Advising on possibilities
Negotiating and reviewing contracts on behalf of buyers and suppliers gives us a unique perspective on pricing. In our experience, the variability of SaaS pricing leaves room for up to 25% savings on your tech stack.
Using data from thousands of deals, Executive Buyers help companies contextualize the information and understand what’s achievable for your company size, logo, and usage. Our data and insights are used for directional guidance, the growth of the contract, competitive landscape, runway, and willingness to make the renewal competitive all to ensure the best possible outcome.
Understanding how these factors influence price can help you negotiate confidently and arrive at the best possible price that meets your expectations and leaves nothing on the table.
Not sure what’s out there? We can suggest possible suppliers to include in your search. We advise all of our customers to follow the three bids and a buy approach, meaning getting at least three vendors to bid before signing a contract. In general, it’s bad practice to buy anything new without it being competitive.
Referencing our thousands of negotiations and customer experiences, we enable companies with real-world knowledge (based on those of a similar size, use case, growth trajectory, etc.) on many of the SaaS software options on the market.

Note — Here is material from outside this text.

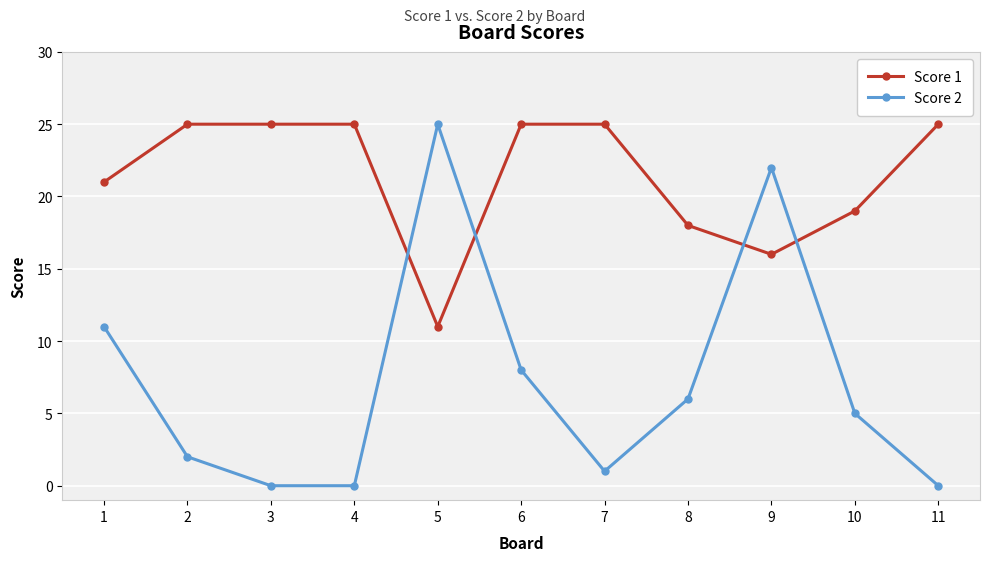

Does the chart have visible grid lines?

Yes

Pointing out SaaS buying best practices
We also advise on common negotiation pitfalls or weak spots in contracts in order to strengthen your leverage when you buy SaaS software. Some of the common issues we see when purchasing software:
Bundling: The practice of bundling together software options in order to achieve desired discounts may seem beneficial at face value. However, this practice leaves potential to purchase a bigger solution than your team or company really needs. While seeking out a best-in-class solution isn’t a bad thing, buying more software than you need inflates budgets over time without delivering an optimal outcome.
Our best practice recommendation is to always ask for an itemized list of the solutions and prices attached to them. You may find that, when itemized, bundling will cause redundancies in your tech stack or there are aspects that don’t apply to your use case.
One-shot discounts: Everyone loves to get some money off the top of a deal, but it pays to consider how buying on a deep, single-year discount will affect the long-term budget. Contract periods end. At that point, will finance still approve a newly-revised budget for a much higher number than originally negotiated? Every situation is different here, but considering the long-term implications of up-front discounts is an important point in evaluation.
Consumption-based pricing: While there are cases where consumption will remain steady over time, a consumption-based pricing model opens the possibility of higher costs over subsequent years of the contract. For high-growth companies that expect to scale over the life of the contract, consumption-based pricing models effectively punish you for that success.
Multi-year pricing: This is a tricky one. While multi-year contracts are a common way to save money, it’s important to carefully consider these arrangements. For new suppliers to your tech stack, a multi-year deal may save you money in the short term. However, it commits you to the software for two, three, or even five years. If your needs change, or if real-world use doesn’t align with what you anticipate, you could be stuck with an expensive piece of shelfware.
Evaluating software is daunting – not only do you need to consider what solution best solves today's problem, but you also need to balance that out with long-term goals and growth.
Then again, as Industrial Engineer Allen F. Morgenstern said, "work smarter, not harder."
With the right SaaS buying team and data by your side, evaluating and implementing new software can happen in much less time, without the added stress.